This type of gut bacteria may cause bowel cancer

The microbiome is a community of microorganisms, bacteria in this case, that occur naturally in the body.

There is increasing evidence that the make-up of the microbiome plays a role in human health and the body’s susceptibility to disease.

The human gut microbiome, which contains approximately three trillion bacteria, aids digestion and provides protection against infections.

It is determined by a person’s individual genetic makeup and their environment, so is unique to each person.

It also remains relatively stable across a person’s life, unless it is affected by antibiotics, an illness or a change of diet, among other things.

In a recent study from the University of Bristol and elsewhere, researchers found people who have a certain type of bacteria in their guts may be at greater risk of developing bowel cancer.

They found that the presence of an unclassified type of bacteria from a bacterial group called Bacteroidales could increase the risk of bowel cancer by between 2-15%.

This means that, on average, people with this type of bacteria within their gut may have a slightly higher risk of bowel cancer compared to those who don’t.

The findings support previous studies that have shown that Bacteroidales bacteria are more likely to be present, and in larger quantities, in individuals with bowel cancer compared to those without the disease.

The study was presented at the 2019 NCRI Cancer Conference. One author is Dr. Kaitlin Wade.

This the first study using a technique called Mendelian randomization to examine the causal role played by bacteria in the development of bowel cancer.

The technique uses complex statistical analysis of data from large populations to provide evidence for cause and effect, rather than just the existence of an association.

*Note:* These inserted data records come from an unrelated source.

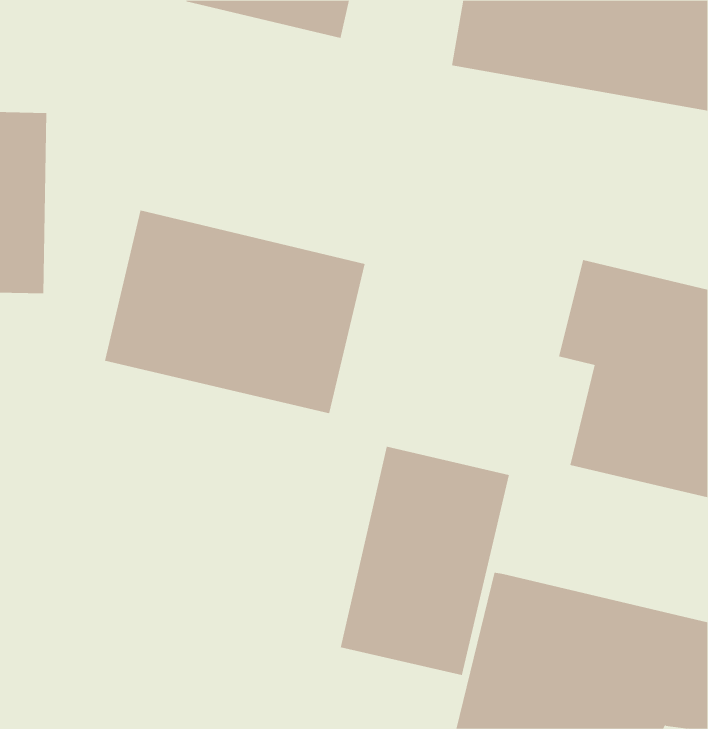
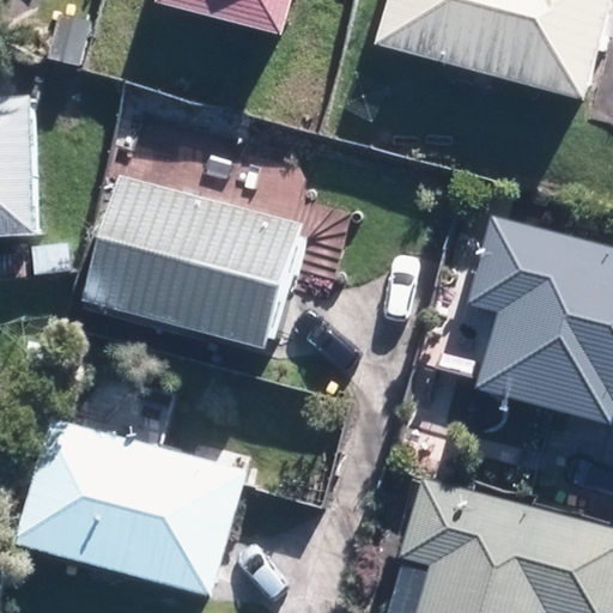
building: [340,446,509,676] -> none
building: none -> [19,421,254,597]

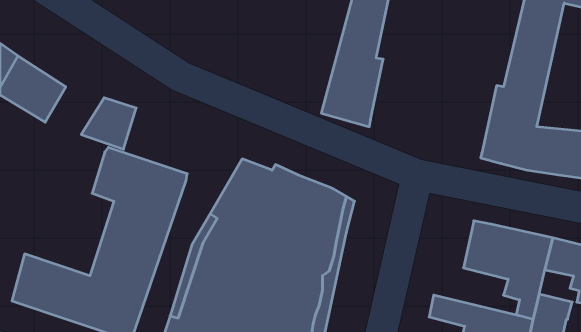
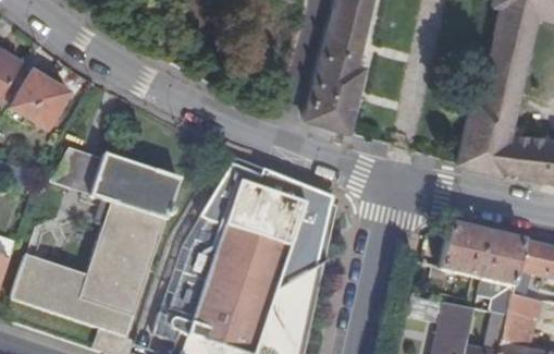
building: [81,98,136,149] -> [48,146,100,195]

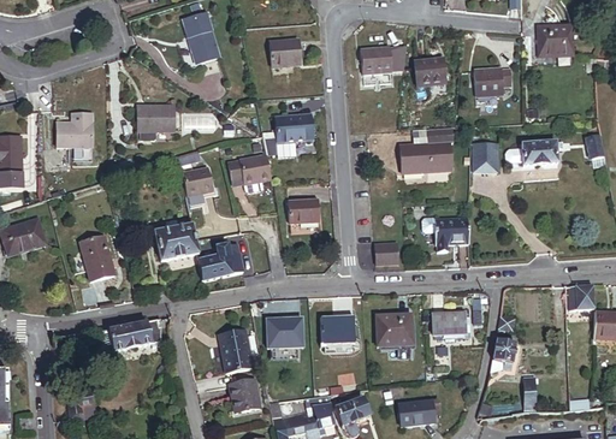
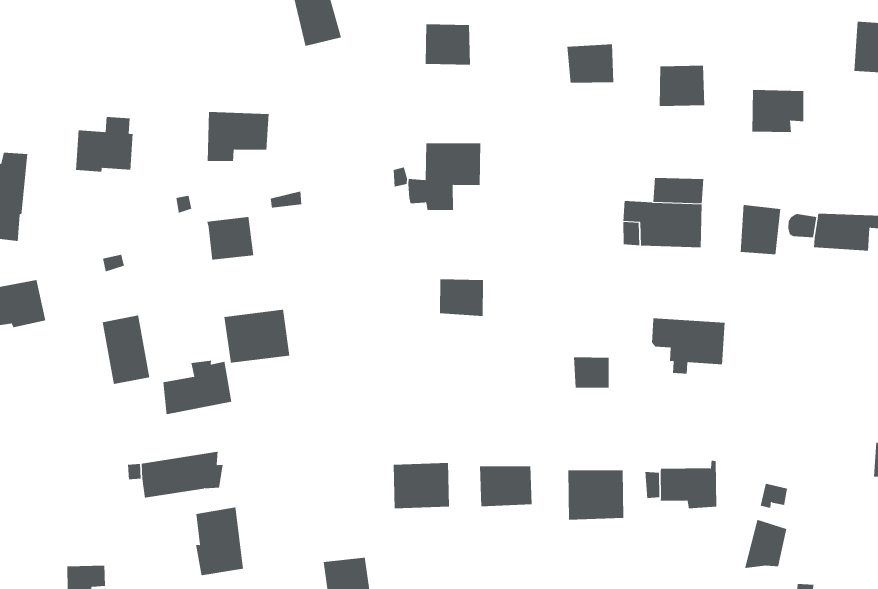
building: [226,152,270,191] -> none
building: [182,166,213,195] -> [206,217,254,260]
building: [199,245,243,281] -> [162,360,232,415]
building: [219,327,251,372] -> [195,507,244,576]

The team used people’s natural, randomly inherited genetic variations, which alter levels of bacteria within the gut microbiome in a way that mimics a randomized trial, to see whether people with different genetic makeup and therefore different gut microbiome profiles have a different risk of colorectal cancer.

They used data from 3,890 people taking part in the Flemish Gut Flora Project, the German Food Chain Plus study and the PopGen study, and 120,328 people in the international Genetics and Epidemiology of Colorectal Cancer Consortium.

They found that people with an unclassified type of bacteria from the Bacteroidales group had a higher risk of bowel cancer compared to people who did not have these bacteria.

The findings need to be replicated by other studies using different sets of data and methods before the implications for human health could be fully understood.

This is one of the first studies to use the methods to provide insights into the reasons for the postulated and plausible—but largely unproven—links between the microbiome and bowel cancer.